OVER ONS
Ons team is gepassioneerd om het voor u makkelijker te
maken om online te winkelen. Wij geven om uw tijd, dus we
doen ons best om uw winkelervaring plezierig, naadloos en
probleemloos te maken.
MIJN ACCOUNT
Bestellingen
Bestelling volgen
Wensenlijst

########################################

▶ **Work instruction**:
Search the entries above for the word "maken", and copy every line where it occurs.

▶ **Answer below**:
maken om online te winkelen. Wij geven om uw tijd, dus we
probleemloos te maken.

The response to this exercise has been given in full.